Good luck and nice photos.

Bill


----------



## Here-Frggy (Jan 25, 2008)

Thanks, Sports_doc. Bill how many days after hatching should I start feeding? Thanks


----------



## elmoisfive (Dec 31, 2004)

Usually about 3 days...you'll know it's time when they start to become more active.

Bill


----------



## Here-Frggy (Jan 25, 2008)

Two of the tads emerged from their egg sacs about a day ago. Five others remain in their egg sacks. The 5 that remain are in much larger egg sacs than the 2 that have come out. Should I help the remaining 5 to emerge, and if so, when and how? I will appreciate any suggestions. Thanks


----------



## elmoisfive (Dec 31, 2004)

Let them emerge on their own. It is not uncommon to have leuc tads hatching over the span of a few days...I believe I've even had a clutch that took more than a week from first to last.

Bill


----------



## Here-Frggy (Jan 25, 2008)

Thanks bill. I appreciate the fast response.


----------



## markpulawski (Nov 19, 2004)

I would watch for eggs that collapse, sometimes tads have a difficult time emerging. I usually take a spoon and "help them out" when a couple of hatched. Bill is right, don't feed for a couple of days, also they will be more sensitive to water quality the younger they are. I usually only feed for an hour or 2 for the first week.
Good luck, they look very hardy and should be fine.
Mark


----------



## Woodsman (Jan 3, 2008)

Also be careful not to release the remaining tads until the gills are completely absorbed. I have had the sad experience of using a razor blade to release a tad and cut the gills. Death of an otherwise healthy tadpole is very frustrating.

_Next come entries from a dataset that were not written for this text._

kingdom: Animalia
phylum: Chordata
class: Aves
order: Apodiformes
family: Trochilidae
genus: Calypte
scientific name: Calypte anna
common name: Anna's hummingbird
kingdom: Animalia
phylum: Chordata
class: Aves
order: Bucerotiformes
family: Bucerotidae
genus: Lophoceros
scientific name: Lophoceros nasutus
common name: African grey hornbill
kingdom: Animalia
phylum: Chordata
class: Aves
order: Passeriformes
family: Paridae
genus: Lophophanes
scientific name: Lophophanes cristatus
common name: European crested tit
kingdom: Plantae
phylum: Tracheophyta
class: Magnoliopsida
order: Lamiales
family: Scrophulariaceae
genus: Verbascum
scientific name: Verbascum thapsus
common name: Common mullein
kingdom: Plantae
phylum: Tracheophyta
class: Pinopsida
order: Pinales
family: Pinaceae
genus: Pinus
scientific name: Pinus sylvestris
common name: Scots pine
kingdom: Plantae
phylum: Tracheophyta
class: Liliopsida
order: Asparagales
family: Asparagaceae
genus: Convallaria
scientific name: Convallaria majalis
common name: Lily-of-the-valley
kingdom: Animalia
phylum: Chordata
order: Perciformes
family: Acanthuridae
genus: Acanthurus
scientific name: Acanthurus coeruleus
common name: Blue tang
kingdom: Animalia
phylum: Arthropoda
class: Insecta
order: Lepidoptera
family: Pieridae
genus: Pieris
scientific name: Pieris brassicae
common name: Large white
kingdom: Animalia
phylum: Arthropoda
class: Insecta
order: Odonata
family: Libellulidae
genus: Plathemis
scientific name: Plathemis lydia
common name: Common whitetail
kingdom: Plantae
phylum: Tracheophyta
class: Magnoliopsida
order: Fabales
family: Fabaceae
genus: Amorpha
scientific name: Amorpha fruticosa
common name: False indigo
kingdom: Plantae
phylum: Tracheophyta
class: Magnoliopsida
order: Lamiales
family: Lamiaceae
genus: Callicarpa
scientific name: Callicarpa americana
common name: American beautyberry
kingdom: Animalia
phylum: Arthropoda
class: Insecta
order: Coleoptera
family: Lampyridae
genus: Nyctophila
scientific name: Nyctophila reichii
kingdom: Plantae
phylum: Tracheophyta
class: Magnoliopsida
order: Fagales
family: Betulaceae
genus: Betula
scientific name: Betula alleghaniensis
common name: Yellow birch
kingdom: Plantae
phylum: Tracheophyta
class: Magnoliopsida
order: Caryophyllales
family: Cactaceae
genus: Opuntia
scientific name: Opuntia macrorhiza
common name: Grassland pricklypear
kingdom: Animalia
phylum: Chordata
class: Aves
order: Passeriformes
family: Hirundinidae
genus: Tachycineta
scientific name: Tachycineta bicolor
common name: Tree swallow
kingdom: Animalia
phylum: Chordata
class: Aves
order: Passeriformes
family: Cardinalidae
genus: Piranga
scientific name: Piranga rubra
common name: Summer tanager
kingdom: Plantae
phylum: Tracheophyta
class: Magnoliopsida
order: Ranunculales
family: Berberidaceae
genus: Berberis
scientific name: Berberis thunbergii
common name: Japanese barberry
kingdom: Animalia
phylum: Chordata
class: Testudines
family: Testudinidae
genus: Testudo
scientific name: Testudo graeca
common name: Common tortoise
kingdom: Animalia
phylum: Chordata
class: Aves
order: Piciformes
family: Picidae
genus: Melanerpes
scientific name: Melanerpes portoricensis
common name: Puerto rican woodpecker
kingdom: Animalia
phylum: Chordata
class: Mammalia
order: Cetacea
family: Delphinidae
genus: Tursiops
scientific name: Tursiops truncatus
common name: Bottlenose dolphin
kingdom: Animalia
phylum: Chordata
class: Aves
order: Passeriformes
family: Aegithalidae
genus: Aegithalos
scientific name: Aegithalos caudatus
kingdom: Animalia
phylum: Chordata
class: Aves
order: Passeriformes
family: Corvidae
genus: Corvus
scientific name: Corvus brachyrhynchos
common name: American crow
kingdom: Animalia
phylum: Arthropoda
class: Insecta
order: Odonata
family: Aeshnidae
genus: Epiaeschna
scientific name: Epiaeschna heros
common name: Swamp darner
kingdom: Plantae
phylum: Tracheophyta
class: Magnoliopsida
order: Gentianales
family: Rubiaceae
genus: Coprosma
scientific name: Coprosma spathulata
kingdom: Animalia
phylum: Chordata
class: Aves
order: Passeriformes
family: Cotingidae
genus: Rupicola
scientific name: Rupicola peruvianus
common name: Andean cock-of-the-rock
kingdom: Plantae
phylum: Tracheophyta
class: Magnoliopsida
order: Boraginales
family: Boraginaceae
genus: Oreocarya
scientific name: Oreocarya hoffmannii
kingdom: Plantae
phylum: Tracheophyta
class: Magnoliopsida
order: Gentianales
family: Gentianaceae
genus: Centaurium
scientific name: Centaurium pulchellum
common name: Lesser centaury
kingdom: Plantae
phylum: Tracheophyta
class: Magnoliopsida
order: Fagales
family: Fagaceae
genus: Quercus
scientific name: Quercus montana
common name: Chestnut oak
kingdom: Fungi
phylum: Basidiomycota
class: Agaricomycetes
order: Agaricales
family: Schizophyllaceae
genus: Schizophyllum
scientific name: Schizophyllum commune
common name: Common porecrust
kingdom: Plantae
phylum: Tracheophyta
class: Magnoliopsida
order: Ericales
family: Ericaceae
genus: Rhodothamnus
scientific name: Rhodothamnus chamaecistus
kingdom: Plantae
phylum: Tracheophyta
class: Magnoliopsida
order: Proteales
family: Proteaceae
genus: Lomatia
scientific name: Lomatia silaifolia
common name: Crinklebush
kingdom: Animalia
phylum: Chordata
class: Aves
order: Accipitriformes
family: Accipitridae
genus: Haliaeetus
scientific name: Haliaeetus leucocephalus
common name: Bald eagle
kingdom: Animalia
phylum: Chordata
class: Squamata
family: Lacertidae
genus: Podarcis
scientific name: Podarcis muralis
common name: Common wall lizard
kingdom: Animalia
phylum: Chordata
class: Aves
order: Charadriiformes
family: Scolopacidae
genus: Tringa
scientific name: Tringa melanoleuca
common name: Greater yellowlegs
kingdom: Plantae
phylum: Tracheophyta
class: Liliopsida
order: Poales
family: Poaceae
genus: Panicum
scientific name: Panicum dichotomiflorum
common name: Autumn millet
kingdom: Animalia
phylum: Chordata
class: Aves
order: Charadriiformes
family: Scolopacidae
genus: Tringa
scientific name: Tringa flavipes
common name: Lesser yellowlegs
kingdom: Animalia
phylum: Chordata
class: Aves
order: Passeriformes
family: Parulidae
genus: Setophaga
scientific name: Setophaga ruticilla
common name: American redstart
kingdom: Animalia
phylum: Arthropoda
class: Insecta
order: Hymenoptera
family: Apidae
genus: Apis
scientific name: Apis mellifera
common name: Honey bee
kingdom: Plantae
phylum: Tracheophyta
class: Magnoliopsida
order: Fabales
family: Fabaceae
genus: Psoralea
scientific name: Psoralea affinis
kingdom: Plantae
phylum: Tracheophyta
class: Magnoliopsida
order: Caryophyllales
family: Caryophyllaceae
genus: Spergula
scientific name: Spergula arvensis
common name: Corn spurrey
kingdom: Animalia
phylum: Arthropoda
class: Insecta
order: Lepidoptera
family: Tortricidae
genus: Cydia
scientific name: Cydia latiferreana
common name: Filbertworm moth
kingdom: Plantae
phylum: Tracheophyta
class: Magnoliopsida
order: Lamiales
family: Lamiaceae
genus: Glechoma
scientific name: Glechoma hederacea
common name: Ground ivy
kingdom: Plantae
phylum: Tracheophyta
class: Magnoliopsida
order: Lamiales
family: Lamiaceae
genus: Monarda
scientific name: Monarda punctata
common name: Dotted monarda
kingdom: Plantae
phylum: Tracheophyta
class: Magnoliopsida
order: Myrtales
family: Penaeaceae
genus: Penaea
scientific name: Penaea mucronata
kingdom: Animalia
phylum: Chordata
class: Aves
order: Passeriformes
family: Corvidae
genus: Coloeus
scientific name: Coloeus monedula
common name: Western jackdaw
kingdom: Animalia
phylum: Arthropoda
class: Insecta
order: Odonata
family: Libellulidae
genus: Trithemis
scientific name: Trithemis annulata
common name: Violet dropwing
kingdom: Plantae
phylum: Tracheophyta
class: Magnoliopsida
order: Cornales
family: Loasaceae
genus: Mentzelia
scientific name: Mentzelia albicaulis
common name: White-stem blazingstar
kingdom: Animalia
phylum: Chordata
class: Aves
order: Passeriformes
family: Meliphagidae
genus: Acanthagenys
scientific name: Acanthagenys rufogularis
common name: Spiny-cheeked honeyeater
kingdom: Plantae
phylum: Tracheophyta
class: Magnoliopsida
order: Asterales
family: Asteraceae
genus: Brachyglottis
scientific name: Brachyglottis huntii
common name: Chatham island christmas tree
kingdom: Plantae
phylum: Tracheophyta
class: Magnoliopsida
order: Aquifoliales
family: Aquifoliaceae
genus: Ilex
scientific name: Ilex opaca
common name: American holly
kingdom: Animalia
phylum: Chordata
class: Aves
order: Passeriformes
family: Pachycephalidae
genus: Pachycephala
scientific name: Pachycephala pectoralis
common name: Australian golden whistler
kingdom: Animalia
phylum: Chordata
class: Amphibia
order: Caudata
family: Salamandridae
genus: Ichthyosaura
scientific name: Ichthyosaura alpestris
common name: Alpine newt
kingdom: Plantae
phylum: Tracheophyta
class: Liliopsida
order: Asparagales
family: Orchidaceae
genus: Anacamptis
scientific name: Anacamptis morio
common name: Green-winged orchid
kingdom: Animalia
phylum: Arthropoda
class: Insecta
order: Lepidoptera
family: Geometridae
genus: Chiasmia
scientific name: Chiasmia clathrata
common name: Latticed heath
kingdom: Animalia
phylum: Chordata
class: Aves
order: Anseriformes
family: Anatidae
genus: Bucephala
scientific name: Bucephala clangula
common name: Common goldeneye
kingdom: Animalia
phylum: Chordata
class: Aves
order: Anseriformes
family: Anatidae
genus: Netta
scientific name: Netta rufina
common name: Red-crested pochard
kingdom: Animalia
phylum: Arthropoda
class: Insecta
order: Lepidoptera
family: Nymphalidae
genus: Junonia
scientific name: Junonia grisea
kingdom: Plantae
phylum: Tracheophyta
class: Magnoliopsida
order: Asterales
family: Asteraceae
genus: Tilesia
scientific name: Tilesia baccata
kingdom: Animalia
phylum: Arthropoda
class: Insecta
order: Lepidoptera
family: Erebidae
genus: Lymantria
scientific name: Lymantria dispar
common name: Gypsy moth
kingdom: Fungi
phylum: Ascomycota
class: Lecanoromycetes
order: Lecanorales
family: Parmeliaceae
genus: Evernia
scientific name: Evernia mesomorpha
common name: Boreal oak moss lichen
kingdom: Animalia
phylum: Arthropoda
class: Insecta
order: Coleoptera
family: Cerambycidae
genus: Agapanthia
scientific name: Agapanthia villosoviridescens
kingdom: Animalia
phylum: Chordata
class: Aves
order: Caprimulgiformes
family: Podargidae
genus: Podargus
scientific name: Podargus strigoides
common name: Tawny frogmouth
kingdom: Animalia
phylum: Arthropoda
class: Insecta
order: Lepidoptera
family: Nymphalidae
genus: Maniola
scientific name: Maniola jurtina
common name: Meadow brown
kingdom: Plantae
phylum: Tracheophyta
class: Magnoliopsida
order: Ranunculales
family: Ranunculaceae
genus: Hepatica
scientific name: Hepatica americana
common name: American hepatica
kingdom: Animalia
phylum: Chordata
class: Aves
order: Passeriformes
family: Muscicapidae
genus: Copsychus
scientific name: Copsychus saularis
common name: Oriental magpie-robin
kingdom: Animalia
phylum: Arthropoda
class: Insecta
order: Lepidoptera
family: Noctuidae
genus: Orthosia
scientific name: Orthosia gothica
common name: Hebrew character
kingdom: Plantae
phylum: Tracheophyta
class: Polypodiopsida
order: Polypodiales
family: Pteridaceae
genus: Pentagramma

Good luck! Richard in Staten Island.


----------



## Here-Frggy (Jan 25, 2008)

Thanks to all who have replied. So far 5 of the 7 tadpoles have emerged over a 3 day period. I know I should not feed until the tads are about 3 days out of the egg sacs. One problem is that all the tadpoles are in a single petri dish and I do not know who emerged first. Any suggestions on how to solve this problem.

Thanks,
Paul


----------



## elmoisfive (Dec 31, 2004)

In the future remove tads from the dish using a turkey baster as they hatch so that you can keep track of timing. As of now you can remove the tads and note the ones that are vigorous swimmers. They are ready to feed. The ones that just kind of lay there or swim just a bit aren't ready to be fed yet.

What I do in my 'remove as they hatch' process is to transfer each tad to its long term home (16 oz deli cup in my case), complete with about 12 oz. of water and pieces of Indian Almond Leaf.

Bill


----------